Swap every "pose" in the records below for "camera" and write the records out again with nothing else changed. Omit the pictures.

**********

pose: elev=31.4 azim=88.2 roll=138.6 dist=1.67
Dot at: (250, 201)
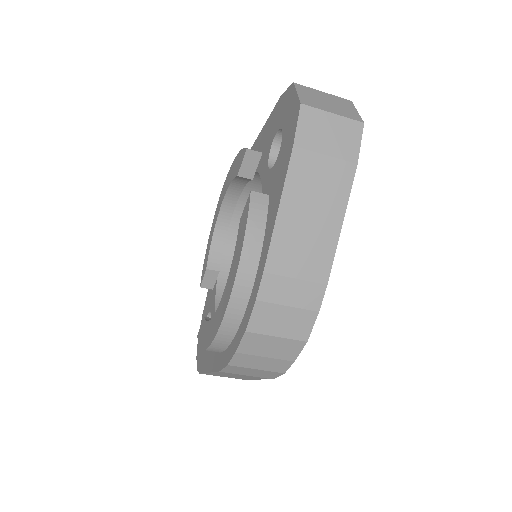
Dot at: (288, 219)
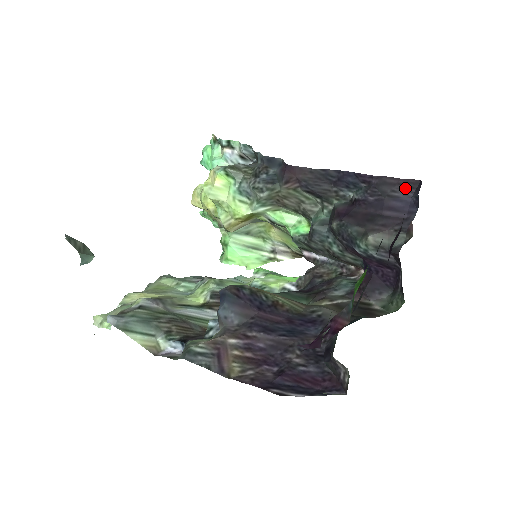
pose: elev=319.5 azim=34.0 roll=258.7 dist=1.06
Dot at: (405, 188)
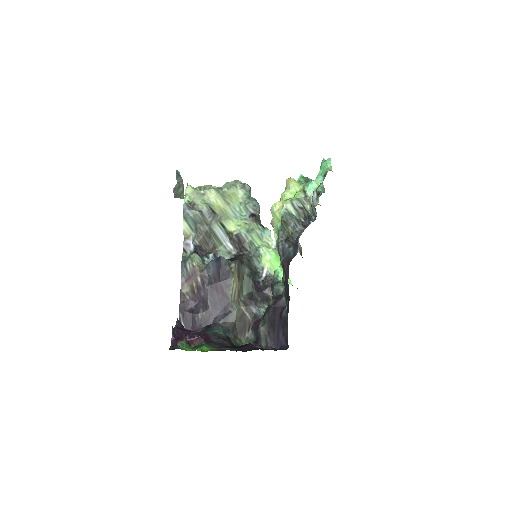
Dot at: (286, 340)
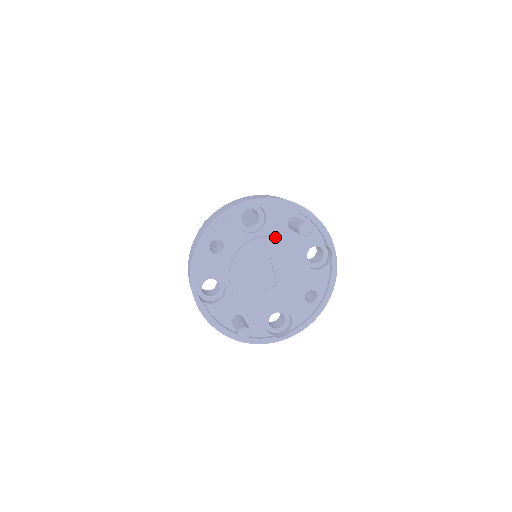
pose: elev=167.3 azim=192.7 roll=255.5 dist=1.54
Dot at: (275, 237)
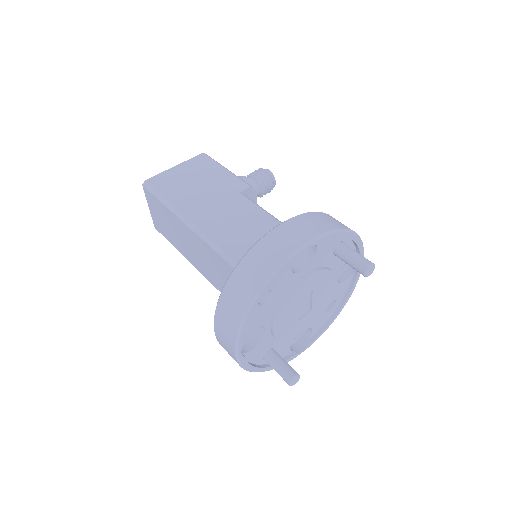
Dot at: (322, 270)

**********

Written answer
camera: elev=31.4 azim=88.2 roll=138.6 dist=1.67
Dot at: (250, 201)
Dot at: (288, 219)
camera: elev=319.5 azim=34.0 roll=258.7 dist=1.06
Dot at: (405, 188)
Dot at: (286, 340)
camera: elev=167.3 azim=192.7 roll=255.5 dist=1.54
Dot at: (275, 237)
Dot at: (322, 270)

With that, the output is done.